▶ _WHAT IS BEING ASKED_:
Your task is to transcribe the data in full.

-- DATA EXTRACTS follows --

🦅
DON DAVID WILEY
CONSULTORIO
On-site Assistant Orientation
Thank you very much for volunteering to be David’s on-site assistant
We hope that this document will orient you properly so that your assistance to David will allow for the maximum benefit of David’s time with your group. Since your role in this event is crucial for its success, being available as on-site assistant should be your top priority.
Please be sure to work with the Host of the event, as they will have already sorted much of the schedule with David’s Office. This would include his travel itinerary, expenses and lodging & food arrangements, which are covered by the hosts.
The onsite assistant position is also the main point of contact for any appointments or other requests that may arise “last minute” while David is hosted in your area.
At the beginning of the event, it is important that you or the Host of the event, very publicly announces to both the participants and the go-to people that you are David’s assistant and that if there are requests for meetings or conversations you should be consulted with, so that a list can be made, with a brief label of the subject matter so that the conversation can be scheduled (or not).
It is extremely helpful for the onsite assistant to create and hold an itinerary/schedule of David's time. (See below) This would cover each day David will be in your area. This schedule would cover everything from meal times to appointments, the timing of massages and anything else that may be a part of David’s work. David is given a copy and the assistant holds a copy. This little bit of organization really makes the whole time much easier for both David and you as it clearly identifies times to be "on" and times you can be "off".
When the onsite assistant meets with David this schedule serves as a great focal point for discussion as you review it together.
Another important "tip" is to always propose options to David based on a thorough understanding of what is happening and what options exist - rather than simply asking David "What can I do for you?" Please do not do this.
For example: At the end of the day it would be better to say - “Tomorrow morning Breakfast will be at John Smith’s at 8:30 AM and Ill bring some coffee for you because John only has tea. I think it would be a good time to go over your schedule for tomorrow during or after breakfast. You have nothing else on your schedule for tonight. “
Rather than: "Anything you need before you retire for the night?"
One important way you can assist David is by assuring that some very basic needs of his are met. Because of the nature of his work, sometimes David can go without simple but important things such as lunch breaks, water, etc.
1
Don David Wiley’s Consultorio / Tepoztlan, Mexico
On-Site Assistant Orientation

-- DATA EXTRACTS concluded --

▶ _PROBLEM SOLUTION_:
🦅
DON DAVID WILEY
CONSULTORIO
On-site Assistant Orientation
Thank you very much for volunteering to be David’s on-site assistant
We hope that this document will orient you properly so that your assistance to David will allow for the maximum benefit of David’s time with your group. Since your role in this event is crucial for its success, being available as on-site assistant should be your top priority.
Please be sure to work with the Host of the event, as they will have already sorted much of the schedule with David’s Office. This would include his travel itinerary, expenses and lodging & food arrangements, which are covered by the hosts.
The onsite assistant position is also the main point of contact for any appointments or other requests that may arise “last minute” while David is hosted in your area.
At the beginning of the event, it is important that you or the Host of the event, very publicly announces to both the participants and the go-to people that you are David’s assistant and that if there are requests for meetings or conversations you should be consulted with, so that a list can be made, with a brief label of the subject matter so that the conversation can be scheduled (or not).
It is extremely helpful for the onsite assistant to create and hold an itinerary/schedule of David's time. (See below) This would cover each day David will be in your area. This schedule would cover everything from meal times to appointments, the timing of massages and anything else that may be a part of David’s work. David is given a copy and the assistant holds a copy. This little bit of organization really makes the whole time much easier for both David and you as it clearly identifies times to be "on" and times you can be "off".
When the onsite assistant meets with David this schedule serves as a great focal point for discussion as you review it together.
Another important "tip" is to always propose options to David based on a thorough understanding of what is happening and what options exist - rather than simply asking David "What can I do for you?" Please do not do this.
For example: At the end of the day it would be better to say - “Tomorrow morning Breakfast will be at John Smith’s at 8:30 AM and Ill bring some coffee for you because John only has tea. I think it would be a good time to go over your schedule for tomorrow during or after breakfast. You have nothing else on your schedule for tonight. “
Rather than: "Anything you need before you retire for the night?"
One important way you can assist David is by assuring that some very basic needs of his are met. Because of the nature of his work, sometimes David can go without simple but important things such as lunch breaks, water, etc.
1
Don David Wiley’s Consultorio / Tepoztlan, Mexico
On-Site Assistant Orientation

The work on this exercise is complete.